Monday, January 13, 2014

Yellowstone National Park, Rudyard Kipling and Me

I was watching National Parks: America's Best Idea by Ken Burns. They had a story about Rudyard Kipling visiting Yellowstone. He was writing journal articles about the United States and poked fun at American culture and the tourists. He kept his cynical outlook throughout his travels through Yellowstone, but he was impressed by the Grand Canyon of Yellowstone, especially by the Lower Great Falls. This reminded me of my own experience of the waterfall.

My brother and I were looking for work in the summer after our freshman year in college. A help-wanted ad in the Council Bluffs Nonpareil stated that Hamilton Stores Inc. was looking for grocery store clerks and some other miscellaneous positions I do not remember. The key attraction for the position for us was the fact the job was in Yellowstone National Park. After begging our dad and a few phone calls, my brother and I found ourselves on a greyhound bus headed out of Omaha headed toward Yellowstone.
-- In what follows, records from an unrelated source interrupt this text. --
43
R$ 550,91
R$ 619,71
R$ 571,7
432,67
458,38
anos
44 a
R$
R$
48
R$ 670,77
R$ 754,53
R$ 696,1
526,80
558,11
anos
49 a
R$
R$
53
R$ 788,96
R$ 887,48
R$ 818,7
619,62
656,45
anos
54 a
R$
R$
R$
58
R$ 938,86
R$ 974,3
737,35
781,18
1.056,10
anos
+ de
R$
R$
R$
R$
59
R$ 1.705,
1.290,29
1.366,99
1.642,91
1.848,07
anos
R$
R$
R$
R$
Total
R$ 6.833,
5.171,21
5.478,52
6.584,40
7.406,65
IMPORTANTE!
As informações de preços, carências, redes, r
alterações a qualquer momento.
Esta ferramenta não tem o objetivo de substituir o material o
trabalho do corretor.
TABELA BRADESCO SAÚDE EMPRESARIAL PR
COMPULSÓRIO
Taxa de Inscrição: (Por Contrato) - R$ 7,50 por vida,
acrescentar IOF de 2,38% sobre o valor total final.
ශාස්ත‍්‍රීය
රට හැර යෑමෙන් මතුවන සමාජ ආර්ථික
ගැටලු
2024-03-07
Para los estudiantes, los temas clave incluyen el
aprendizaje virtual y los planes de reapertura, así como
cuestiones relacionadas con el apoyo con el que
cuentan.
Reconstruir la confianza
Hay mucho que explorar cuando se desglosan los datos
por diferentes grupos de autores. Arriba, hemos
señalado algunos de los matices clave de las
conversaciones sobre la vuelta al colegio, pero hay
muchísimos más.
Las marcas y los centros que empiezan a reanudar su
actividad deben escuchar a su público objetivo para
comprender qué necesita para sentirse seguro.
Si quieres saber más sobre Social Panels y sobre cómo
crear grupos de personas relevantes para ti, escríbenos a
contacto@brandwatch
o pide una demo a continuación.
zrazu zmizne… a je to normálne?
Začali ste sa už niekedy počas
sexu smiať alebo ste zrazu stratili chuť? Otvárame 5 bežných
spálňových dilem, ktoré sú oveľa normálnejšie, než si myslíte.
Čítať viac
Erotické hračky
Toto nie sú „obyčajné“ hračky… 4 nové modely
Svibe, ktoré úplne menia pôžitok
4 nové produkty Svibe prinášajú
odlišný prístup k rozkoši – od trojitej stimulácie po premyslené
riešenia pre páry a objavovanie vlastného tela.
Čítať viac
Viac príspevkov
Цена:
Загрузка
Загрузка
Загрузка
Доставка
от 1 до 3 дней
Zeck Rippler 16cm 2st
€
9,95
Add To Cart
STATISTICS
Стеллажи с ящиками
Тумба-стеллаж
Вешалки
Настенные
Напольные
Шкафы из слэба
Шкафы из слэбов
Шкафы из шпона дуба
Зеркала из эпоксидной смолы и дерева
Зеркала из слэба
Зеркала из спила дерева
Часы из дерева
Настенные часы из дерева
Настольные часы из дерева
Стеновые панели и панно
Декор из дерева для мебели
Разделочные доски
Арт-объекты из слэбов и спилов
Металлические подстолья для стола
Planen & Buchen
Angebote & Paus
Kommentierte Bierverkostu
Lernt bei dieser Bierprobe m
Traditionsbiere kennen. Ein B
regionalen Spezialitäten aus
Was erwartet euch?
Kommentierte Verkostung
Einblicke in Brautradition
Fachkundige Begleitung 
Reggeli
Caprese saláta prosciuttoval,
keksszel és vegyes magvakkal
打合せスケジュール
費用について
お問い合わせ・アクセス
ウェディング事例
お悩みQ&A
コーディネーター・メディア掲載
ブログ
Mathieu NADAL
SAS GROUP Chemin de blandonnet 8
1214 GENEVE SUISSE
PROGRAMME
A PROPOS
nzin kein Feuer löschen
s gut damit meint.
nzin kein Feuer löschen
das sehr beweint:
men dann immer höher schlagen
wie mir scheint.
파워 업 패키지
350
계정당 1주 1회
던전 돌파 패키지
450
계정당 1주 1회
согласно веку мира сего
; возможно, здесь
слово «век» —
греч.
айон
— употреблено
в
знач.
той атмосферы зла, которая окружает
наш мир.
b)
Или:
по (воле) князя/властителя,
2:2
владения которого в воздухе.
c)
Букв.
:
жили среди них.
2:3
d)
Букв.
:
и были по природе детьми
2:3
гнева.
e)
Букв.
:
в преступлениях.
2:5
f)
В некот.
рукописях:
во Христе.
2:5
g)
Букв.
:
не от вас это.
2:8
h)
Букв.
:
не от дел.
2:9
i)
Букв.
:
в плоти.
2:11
We were placed by the HR department as clerks at the grocery store in Canyon Village. After a few preliminary orientation talks and a tour of the store, we were shown to our rooms in the dorm. After we were done unpacking, my brother and I were left to our own devices. Just off the parking lot outside the dorm, we saw an asphalt-covered trail that led into the woods so we decided to take it. After a mile or two, we heard a deep rumbling. We decided it had to be the waterfalls we've heard about. Encouraged, we kept going. However, the trail headed in a different direction from where the rumbling came. Being good scouts and Iowa farm boys, we unwisely decided to cut through the woods. After about 15 minutes we were second guessing ourselves. We were in the mountains, the woods were thick, and it was getting dark. However, we still heard the falls so we kept going. After a few more minutes, we saw more light coming through the woods indicating a clearing ahead. Eventually, we stumbled out of the woods and the brush onto a highway. A couple a hundred yards up the road, we saw a bunch of cars and RVs in a small parking lot. We headed toward them. It was the scenic outlook for Upper and Lower Great Falls. A sign indicated this was a trail-head of a path that led down to the top of the Lower Great Falls. The trail was asphalt-covered with a bunch of switch backs. It was less that 2 miles down so my brother and I decided to take it and raced down the trail. We passed old people complaining about their knees going down the path and met young families with fathers carrying their toddlers on the way up the trail. Everybody looked out of breath. When we we arrived at the top of the Lower Falls, a slight mist covered my face. The sound of thunderous, rushing water filled the air. The golden hues of the canyon walls mixed with the greens of the vegetation in the setting sun. My experience matched the scene described by Rudyard Kipling so many years before:
All that I can say is that without warning or preparation I looked into a gulf seventeen hundred feet deep, with eagles and fish-hawks circling far below. And the sides of that gulf were one wild welter of color--crimson, emerald, cobalt, ochre, amber, honey splashed with port wine, snow white, vermilion, lemon, and silver gray in wide washes. The sides did not fall sheer, but were graven by time, and water, and air into monstrous heads of kings, dead chiefs--men and women of the old time. So far below that no sound of its strife could reach us, the Yellowstone River ran a finger-wide strip of jade green. The sunlight took those wondrous walls and gave fresh hues to those that nature had already laid there. Evening crept through the pines that shadowed us, but the full glory of the day flamed in that canyon as we went out very cautiously to a jutting piece of rock--blood-red or pink it was--that overhung the deepest deeps of all.
This was my first and best real experience of Yellowstone. I hiked over two hundred miles that summer on the trails around the canyon. I saw the Lower Great Falls from several angles and it always moved me. Needless to say I am enjoying the Ken Burns DVD series and it pleases me to imagine that Kipling and I covered the same paths around 80 years apart.